Ora, é com todas essas características de isolamento, de retraimento, de recusa


heróica que se reveste o amor-poético. E é nesse ponto, nessa especial atitude, que
um par de namorados mais se diferencia de um casal cercado de filhos. Ou melhor, é
neste ponto que família e namoro se opõem, e que não parece aplicado aos namorados
o que os doutores dizem do fim primário do casamento. Realmente, a nota dominante,
o fim desse par em idílico enlevo é a mútua completação, a harmoniosa, diria até
poética completação. O par se fecha, se basta, se define por si mesmo, se completa
como as partes de uma obra de arte de completam.
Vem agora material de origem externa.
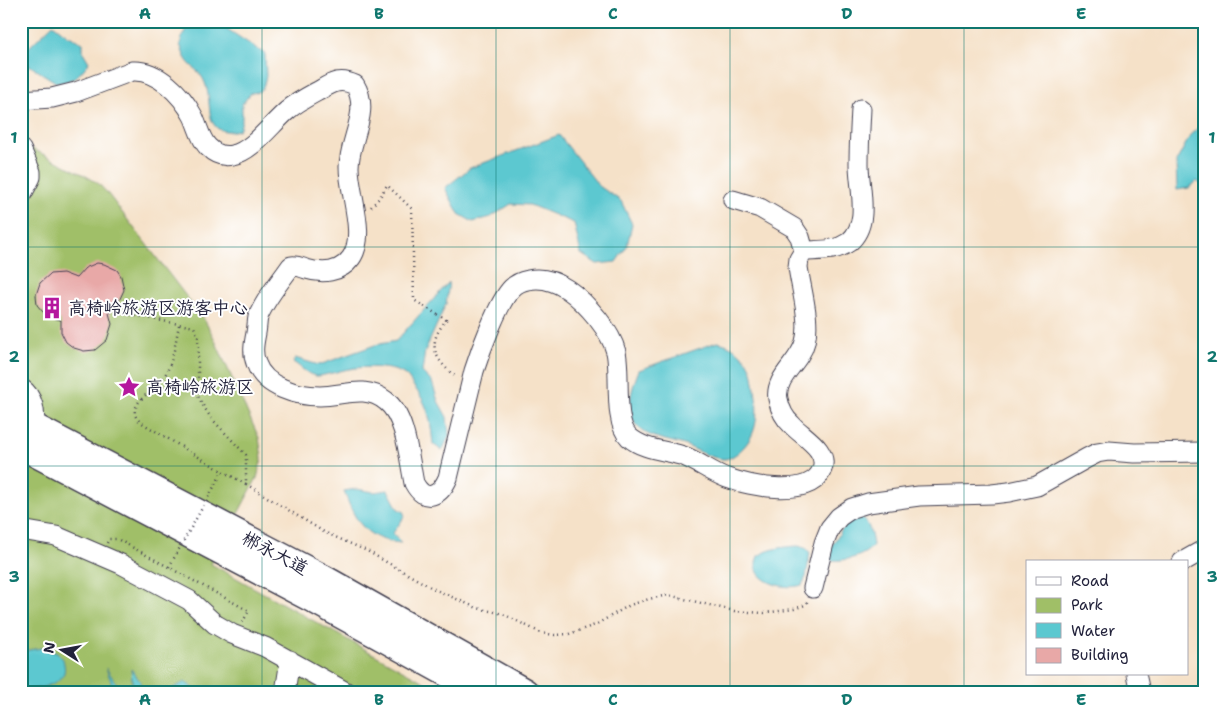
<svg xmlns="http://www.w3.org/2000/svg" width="1226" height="713" font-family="'Shantell Sans','LXGW WenKai TC',sans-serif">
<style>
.green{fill:#a0bf67;stroke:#617051}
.water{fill:#5bc8d0;stroke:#3e7586}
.building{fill:#e8a8a7}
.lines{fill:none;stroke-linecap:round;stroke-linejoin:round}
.minor-casing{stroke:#423f50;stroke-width:21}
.highway-casing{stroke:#423f50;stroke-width:29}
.path{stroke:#423f50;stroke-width:2.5;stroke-dasharray:1 4;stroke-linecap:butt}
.minor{stroke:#fff;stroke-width:19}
.highway{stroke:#fff;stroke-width:26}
.path-bridge{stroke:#423f50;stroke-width:2.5;stroke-dasharray:1 4;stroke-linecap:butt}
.grid{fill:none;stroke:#0f766e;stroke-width:1;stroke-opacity:0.55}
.labels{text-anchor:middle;stroke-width:4;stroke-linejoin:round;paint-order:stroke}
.poi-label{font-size:18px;fill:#22223b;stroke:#fff;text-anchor:start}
.street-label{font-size:18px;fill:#22223b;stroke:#fff}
.neatline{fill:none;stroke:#0f766e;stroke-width:2}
.grid-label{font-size:16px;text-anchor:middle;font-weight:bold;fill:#0f766e}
</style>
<rect width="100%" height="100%" fill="#fff"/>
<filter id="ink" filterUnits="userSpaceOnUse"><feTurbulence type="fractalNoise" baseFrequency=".02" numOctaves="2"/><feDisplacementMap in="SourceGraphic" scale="10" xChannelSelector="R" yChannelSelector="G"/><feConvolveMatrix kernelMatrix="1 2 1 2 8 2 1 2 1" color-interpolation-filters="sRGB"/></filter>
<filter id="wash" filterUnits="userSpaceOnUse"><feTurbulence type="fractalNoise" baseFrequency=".0096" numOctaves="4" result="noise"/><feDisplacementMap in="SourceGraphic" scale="20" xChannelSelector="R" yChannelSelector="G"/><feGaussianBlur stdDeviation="1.12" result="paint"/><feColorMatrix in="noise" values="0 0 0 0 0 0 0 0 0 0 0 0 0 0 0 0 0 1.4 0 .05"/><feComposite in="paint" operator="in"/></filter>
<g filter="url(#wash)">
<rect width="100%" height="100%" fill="#f5e1c8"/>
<!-- green -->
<path class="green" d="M21 143 86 176 98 183 108 194 205 321 213 336 259 438 262 458 257 478 211 564 442 692H21Z"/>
<!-- water -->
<path class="water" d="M196 21H215L265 54 266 76 263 88 258 92 251 93 242 104V121L239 130C201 138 214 105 205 83 202 74 194 69 188 62 184 57 182 50 180 44 183 34 186 25 196 21Z
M53 24 67 35 83 43V52L89 62C81 74 73 82 57 83L21 60V55Z
M1205 122V189L1197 181 1189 188 1177 190 1176 162 1191 134Z
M559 135 599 186 621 201 632 224 627 246 616 262 597 264 581 254 574 223 530 205 511 204 491 217 473 222 459 214 445 188 470 168Z
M449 282 446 304 425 351 422 372 432 382 438 401 447 417 449 436 442 451 433 444C430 417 429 406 412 384 410 381 408 377 405 375 393 366 363 366 349 369 342 370 320 377 316 376 306 374 301 367 293 362L295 358 319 365 375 345 396 341Z
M717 342C733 344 751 359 753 376 757 403 763 430 740 451 735 455 730 459 724 459 711 459 696 449 684 445 669 440 646 438 636 425 624 410 633 385 639 370Z
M356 489 374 492 388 490 398 509 403 511 405 516 393 533 401 543C365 540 355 521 344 491Z
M856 515C869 518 871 533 873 545 866 557 842 562 828 560V551L843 528Z
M798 546 806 548 810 553 806 577 802 585C784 591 747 581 758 556 770 548 784 547 798 546Z
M42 648 57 653 63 659C64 664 66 670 63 675 56 687 34 689 21 691V653L29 650Z
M106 668 120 689 125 692 133 690 131 669 140 681 142 692H115Z
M185 682 199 692H168V691Z"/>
<g id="blocks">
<!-- building -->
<path class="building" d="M97 263 104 264 117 270 121 276 124 290 118 303 109 313 112 324 107 340 95 350 84 351 74 348 66 342 61 332V320L51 318 43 312 37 305 36 295 40 283 50 274 63 273 76 278 85 268Z"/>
</g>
</g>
<g filter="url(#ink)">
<use href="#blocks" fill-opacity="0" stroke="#423f50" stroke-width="1"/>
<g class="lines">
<!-- minor casing -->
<g class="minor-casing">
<path id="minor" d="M21 100 52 98 76 92 132 71C157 69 182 95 193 116 198 126 200 139 208 147 215 154 223 157 232 155 252 152 272 123 288 110 297 102 309 96 320 90 333 82 341 78 355 85 371 112 349 139 349 167 349 193 367 236 351 258 340 273 322 274 306 269 300 267 297 265 291 266 280 282 265 299 258 317 257 322 257 328 256 333 254 343 252 353 256 363 264 387 297 396 320 396 343 396 365 384 386 401 406 416 409 459 414 483 425 504 440 496 448 478L474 371C480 352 498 302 512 288 517 283 522 281 528 280 557 274 581 298 598 319 605 328 613 340 616 352 621 373 613 422 629 437 645 451 668 450 686 457 700 463 713 473 727 478 749 486 812 499 822 469 829 450 803 437 792 425 784 418 780 409 778 399 774 377 800 363 805 342 811 321 801 289 798 267L799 259 804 251C820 250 835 252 849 242 871 224 859 188 859 164 859 146 860 128 861 109
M21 149 31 172V177L21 196
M733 200 760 208 794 228 800 237 804 251
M21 388C34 397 36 413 34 427
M21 530 56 536 121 564 189 600 215 624 232 634 265 647 346 692
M1182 562 1205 549
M813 588 824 543 830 528 839 517 852 508 868 503 919 496 992 494 1009 492 1037 486 1087 458 1097 453 1109 451 1134 453 1205 452
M1136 674 1140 692
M285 692 290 660"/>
</g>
<!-- highway casing -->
<g class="highway-casing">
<path id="highway" d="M21 420 323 578 525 692
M21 446 314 600 481 692"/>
</g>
<!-- path -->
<path class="path" d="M371 207 380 197 387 185 412 209 414 300 446 320C442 326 436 333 435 341 432 356 446 369 456 377
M21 243 27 246
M111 311 194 327 198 337V394L199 399 211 418 246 455V484L222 471 219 478
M179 325C175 344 173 366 161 381 154 390 140 397 136 407 133 414 136 419 142 423L222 471
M246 484 324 532 367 551 434 589 477 608 503 614 541 633 555 635 569 634 595 625 630 605 649 599 668 595 734 611 764 613 794 609 805 605 808 601
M107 543 109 539H117L249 611 242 623"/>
<!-- minor -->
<use href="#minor" class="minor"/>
<!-- highway -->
<use href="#highway" class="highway"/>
<!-- path-bridge -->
<path class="path-bridge" d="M169 567 219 478"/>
</g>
</g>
<!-- grid -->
<path class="grid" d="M262 21V692M496 21V692M730 21V692M964 21V692M21 247H1205M21 466H1205"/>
<!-- icons -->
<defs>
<g id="building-bare" transform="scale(1.725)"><path d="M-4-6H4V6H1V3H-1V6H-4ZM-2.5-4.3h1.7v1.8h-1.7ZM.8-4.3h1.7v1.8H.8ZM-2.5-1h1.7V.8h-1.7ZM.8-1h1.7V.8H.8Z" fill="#b5179e" stroke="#fff" stroke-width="2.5" paint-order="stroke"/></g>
<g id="sight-bare" transform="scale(1.725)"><path d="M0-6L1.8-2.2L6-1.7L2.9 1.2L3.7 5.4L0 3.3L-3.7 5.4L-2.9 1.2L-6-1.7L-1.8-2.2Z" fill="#b5179e" stroke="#fff" stroke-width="2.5" paint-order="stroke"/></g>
</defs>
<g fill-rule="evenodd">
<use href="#building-bare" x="52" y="308"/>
<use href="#sight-bare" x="129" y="387"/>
</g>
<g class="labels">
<!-- poi labels -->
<g class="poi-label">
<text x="68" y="314">高椅岭旅游区游客中心</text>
<text x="146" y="393">高椅岭旅游区</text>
</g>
<!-- street labels -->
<g class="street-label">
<text transform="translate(275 553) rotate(28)" y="6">郴永大道</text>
</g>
</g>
<!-- margin -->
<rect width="1226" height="713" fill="none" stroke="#fff" stroke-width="55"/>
<!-- legend -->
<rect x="1026" y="560" width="162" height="115" fill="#ffffff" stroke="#a7a7b1"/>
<rect x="1036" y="577" width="25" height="8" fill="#ffffff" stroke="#a7a7b1"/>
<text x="1071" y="586" font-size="15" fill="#22223b">Road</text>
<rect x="1036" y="598" width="25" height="15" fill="#a0bf67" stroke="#a7a7b1"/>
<text x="1071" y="610" font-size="15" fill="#22223b">Park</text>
<rect x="1036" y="623" width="25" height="15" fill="#5bc8d0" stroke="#a7a7b1"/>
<text x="1071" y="636" font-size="15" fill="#22223b">Water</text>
<rect x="1036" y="648" width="25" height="15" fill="#e8a8a7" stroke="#a7a7b1"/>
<text x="1071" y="660" font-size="15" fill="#22223b">Building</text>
<!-- north arrow -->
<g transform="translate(62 650) rotate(281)" stroke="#ffffff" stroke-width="4" paint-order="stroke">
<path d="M0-4L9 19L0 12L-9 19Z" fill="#22223b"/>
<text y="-8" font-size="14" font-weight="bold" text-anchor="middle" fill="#22223b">N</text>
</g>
<rect x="28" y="28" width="1170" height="658" class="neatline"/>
<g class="grid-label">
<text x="145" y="19">A</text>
<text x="379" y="19">B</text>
<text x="613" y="19">C</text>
<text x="847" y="19">D</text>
<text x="1081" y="19">E</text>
<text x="14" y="143">1</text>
<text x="1212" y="143">1</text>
<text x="14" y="362">2</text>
<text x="1212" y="362">2</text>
<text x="14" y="582">3</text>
<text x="1212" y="582">3</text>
<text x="145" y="705">A</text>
<text x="379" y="705">B</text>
<text x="613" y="705">C</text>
<text x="847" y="705">D</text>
<text x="1081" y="705">E</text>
</g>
</svg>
Nesse ponto de seu itinerário, efetivamente, o par de namorados nada tem de


matrimonial. Diria até que há no idílio poético alguma coisa de anti-matrimonial que
resiste, que se arma em tensão contra as conseqüências fecundas do amor, que
defende o especial caráter dessa união, querendo perpetuá-lo, sentindo talvez um
certo horror de se reintegrar na vida comum, preferindo às vezes a morte harmoniosa,
lírica, exaltada, às humildes conseqüências do amor fecundo. O poeta, ao contrário do
que pretendem certos insensatos que pretendem viver a poesia, é alguém que morre
abraçado à obra que termina. Cada obra de arte tem arestas que recusam à
promiscuidade e ao destino comum; cada obra de arte contém em tensão uma
condenação de vida, e por conseguinte um princípio de morte.
“Quereis ouvir uma bela lenda de amor e de morte?” pergunta-nos o trovador
medieval. Tristão e Isolda serão para sempre os enamorados perfeitos desse perfeito
amor-poético, que procura eternizar a flor e recusar o fruto. O amor-cortês proíbe a
fecundidade, a conseqüência, a reintegração na vida comum. Prefere a morte. E nós,
que nos gabamos de reagir contra essa estranha concepção do amor, facilmente nos
deixamos levar por seu encantamento. Todos nós, realmente, custamos a admitir o
desenlace ordinário da extraordinária lenda do amor fulgurante. Parece-nos uma
concessão à mediocridade, uma capitulação. 

Anti-amor:

Mas há um amor que é efetivamente cego; um amor que não é verídico; um amor que não é compreensivo;
um amor que não é transformante, e que não ressoa, que não simpatiza, que não advinha, que é inimigo da
verdade. É o amor-próprio. Cegueira voluntária, o amor-próprio se compraz nas mentiras que agradam as
paixões. Princípio de divisão interna, o amor-próprio divide o homem de si mesmo.
A maioria dos dramas consiste no equívoco com que se rotula de amor a triste pantomima do amor-próprio.
Esses romances de amor são comédias de erros em que cada um engana o outro, e a si mesmo se engana, com
o jogo gracioso que se convencionou ser próprio da juventude e da esgrimagem dos sexos. O centro de todos
os disparates é o amor-próprio, a divisão do eu, o divórcio interno entre a vontade e a inteligência, em torno
do qual se forma a constelação de tendências que Karen Horney chamou de pride system.